Considering the Tiny Car

11 minute read

February 7, 2011, 10:26 AM PST

By Emily Laetz

The Nano, India's popular tiny car, has created an explosion of interest due to its low emissions, great gas mileage, and small overall footprint. Could smaller cars like the Nano be a solution for traffic-clogged streets and the problems of air pollution? Or are they a distraction from the real solutions? Planetizen's Emily Laetz investigates. 

For hundreds of thousands of people in India's growing middle class, the Tata Nano looked great on paper: a fuel efficiency of close to 50 miles per gallon, a zippy 33 horsepower engine, and a shockingly low starting price – all packaged into a car that is barely 11 feet long. Even more importantly, it offered what seems like a safer mode of transportation for those used to navigating the notoriously chaotic street traffic of Indian metropolises such as New Delhi on motorized scooters.

##############################

_Task to complete_
Rewrite the paragraph of the tiny-car article that begins "For hundreds of thousands of people" as a short bulleted list that keeps its main facts. None of this material is needed for the work on the tiny-car article.

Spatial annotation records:
##############################

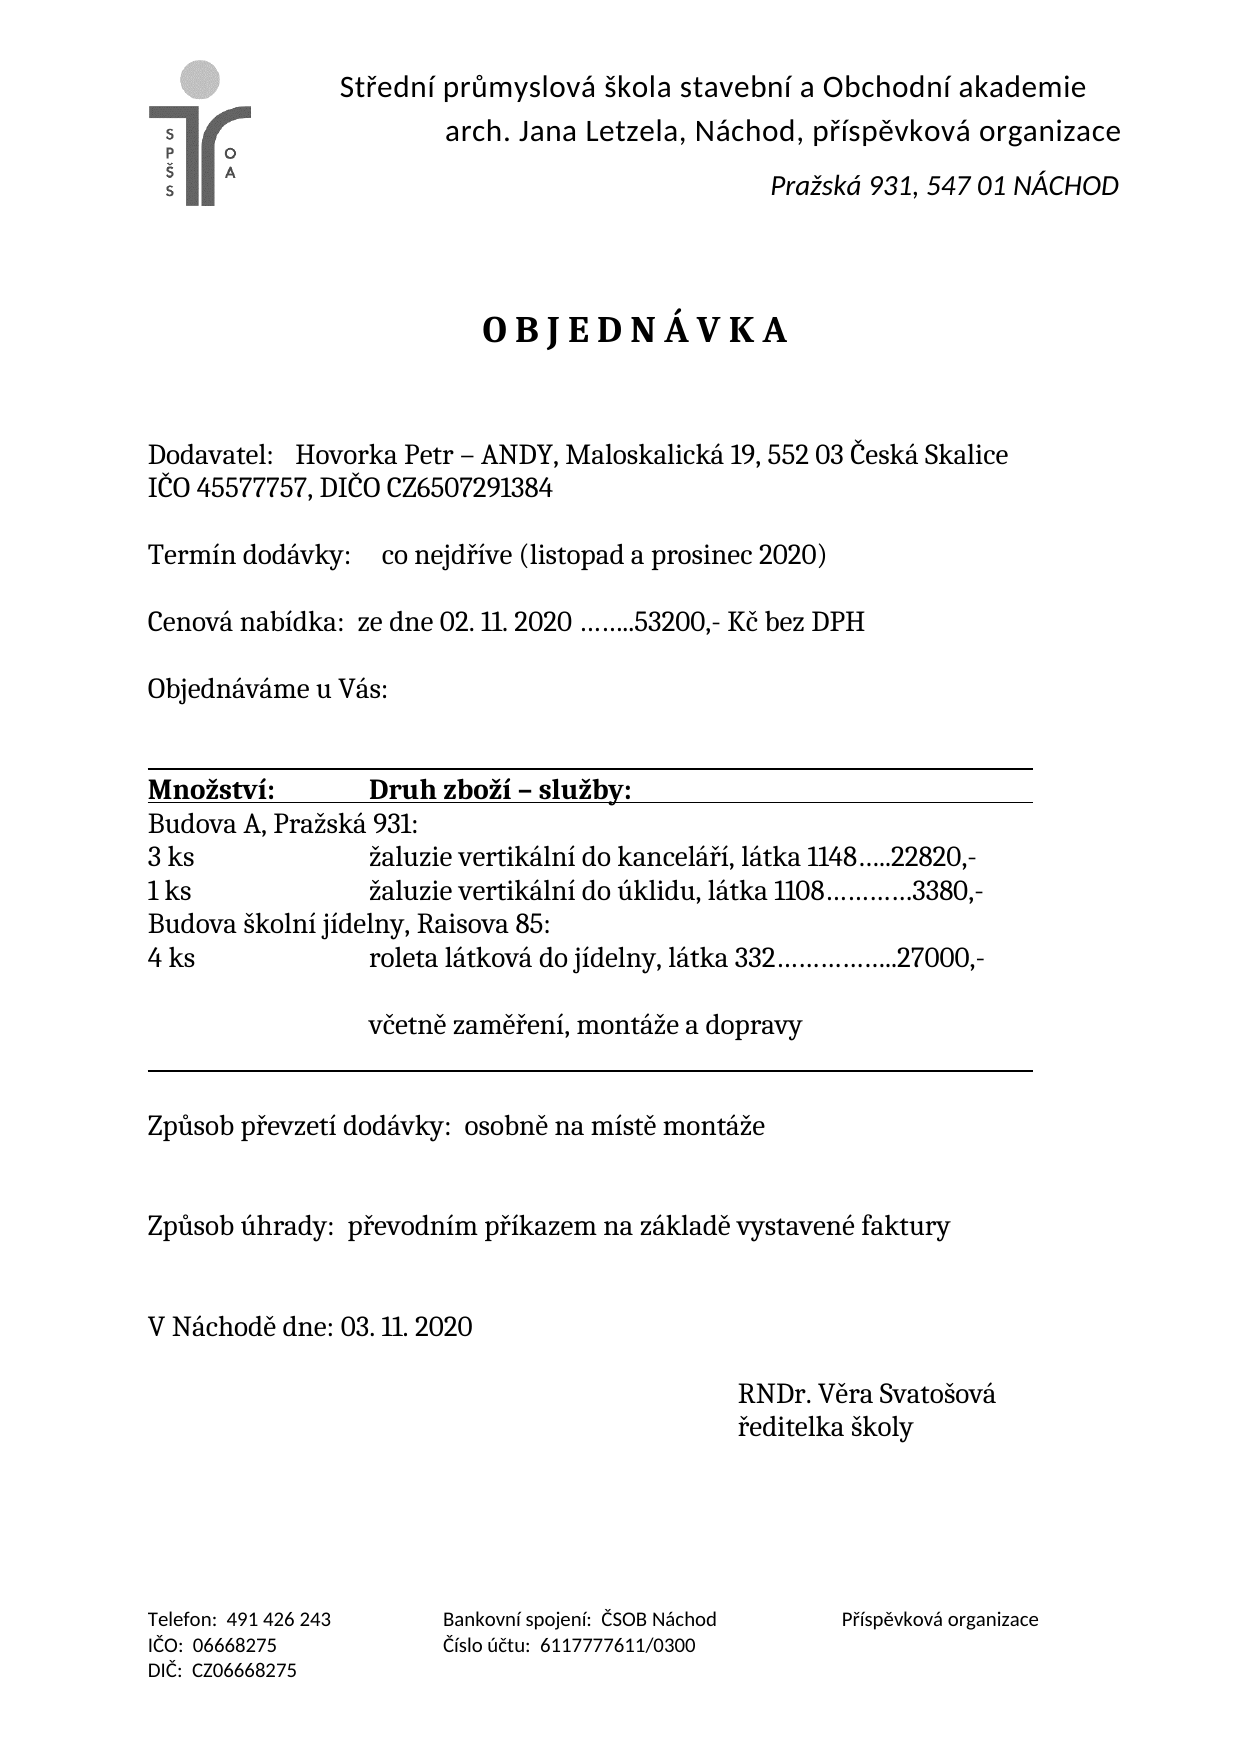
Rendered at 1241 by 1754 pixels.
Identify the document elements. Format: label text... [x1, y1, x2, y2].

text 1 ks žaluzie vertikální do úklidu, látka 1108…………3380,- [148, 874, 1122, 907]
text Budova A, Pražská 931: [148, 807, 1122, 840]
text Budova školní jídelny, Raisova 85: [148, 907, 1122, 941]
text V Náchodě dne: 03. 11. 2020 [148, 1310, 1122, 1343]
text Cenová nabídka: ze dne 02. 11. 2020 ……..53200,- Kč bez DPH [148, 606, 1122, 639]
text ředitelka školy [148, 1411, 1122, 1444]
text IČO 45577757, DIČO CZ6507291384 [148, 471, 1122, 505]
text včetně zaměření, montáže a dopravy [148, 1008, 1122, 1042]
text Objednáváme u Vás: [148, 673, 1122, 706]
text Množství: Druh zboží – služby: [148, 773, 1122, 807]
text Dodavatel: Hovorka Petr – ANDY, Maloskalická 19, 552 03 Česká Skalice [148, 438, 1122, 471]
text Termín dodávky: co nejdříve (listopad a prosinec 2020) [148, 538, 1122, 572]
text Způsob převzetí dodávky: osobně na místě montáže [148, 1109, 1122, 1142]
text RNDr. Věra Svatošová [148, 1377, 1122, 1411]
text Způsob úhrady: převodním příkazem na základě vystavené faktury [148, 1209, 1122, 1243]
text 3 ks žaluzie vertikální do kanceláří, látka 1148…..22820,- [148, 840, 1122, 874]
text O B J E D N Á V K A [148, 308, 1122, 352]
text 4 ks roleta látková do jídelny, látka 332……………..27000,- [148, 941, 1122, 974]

##############################

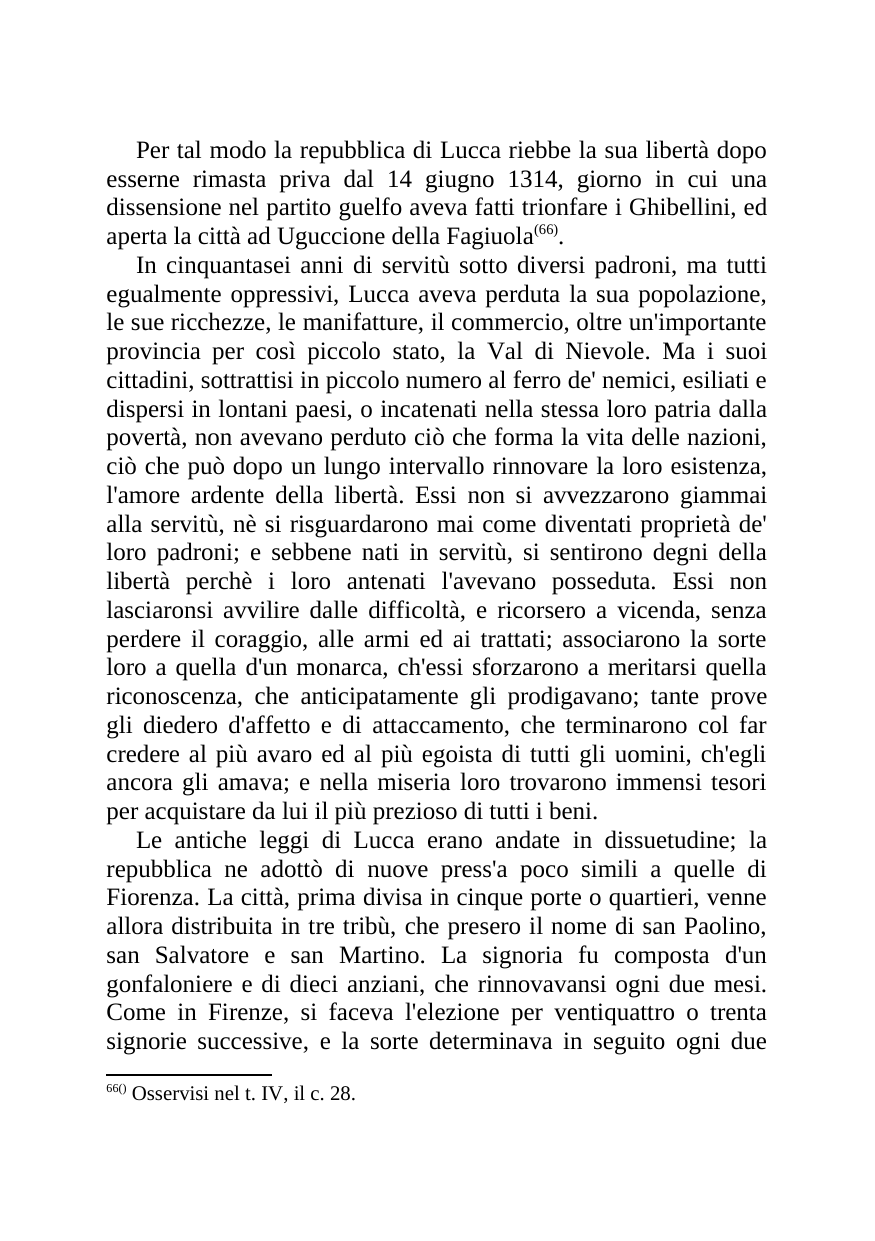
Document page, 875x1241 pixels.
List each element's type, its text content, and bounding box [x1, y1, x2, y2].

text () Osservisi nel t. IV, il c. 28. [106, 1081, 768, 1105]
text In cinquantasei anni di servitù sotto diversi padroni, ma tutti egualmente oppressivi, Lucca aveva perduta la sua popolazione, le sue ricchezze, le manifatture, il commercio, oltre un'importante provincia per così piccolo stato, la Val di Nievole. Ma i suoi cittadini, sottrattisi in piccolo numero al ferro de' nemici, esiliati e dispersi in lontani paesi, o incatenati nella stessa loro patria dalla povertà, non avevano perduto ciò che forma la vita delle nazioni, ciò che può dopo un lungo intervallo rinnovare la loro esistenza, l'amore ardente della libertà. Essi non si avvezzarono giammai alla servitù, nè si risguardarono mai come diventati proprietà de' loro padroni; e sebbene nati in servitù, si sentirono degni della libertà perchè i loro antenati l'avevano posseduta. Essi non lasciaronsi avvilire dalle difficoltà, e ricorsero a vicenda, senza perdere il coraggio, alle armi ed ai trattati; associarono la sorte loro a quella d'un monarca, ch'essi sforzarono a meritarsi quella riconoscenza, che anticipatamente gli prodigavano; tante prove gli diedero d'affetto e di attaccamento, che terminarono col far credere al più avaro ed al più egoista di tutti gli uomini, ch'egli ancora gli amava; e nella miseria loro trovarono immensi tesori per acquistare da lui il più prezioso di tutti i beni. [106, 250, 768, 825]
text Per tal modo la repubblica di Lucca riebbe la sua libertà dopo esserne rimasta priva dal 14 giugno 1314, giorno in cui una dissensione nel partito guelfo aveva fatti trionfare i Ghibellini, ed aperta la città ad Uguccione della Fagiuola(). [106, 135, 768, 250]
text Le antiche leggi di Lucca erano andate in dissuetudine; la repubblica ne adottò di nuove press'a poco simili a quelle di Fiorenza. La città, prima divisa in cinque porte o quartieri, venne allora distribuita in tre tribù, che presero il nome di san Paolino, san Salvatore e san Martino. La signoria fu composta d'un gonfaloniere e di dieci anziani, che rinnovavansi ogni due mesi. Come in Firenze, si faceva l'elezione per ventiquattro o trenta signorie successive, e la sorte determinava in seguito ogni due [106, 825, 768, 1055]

##############################

_Worked solution_
- On paper, the Tata Nano appealed to hundreds of thousands of people in India's growing middle class.
- Fuel efficiency: close to 50 miles per gallon
- Engine: a zippy 33 horsepower
- Price: a shockingly low starting price
- Size: barely 11 feet long
- Safety: it seemed safer than the motorized scooters people used in the chaotic street traffic of cities such as New Delhi.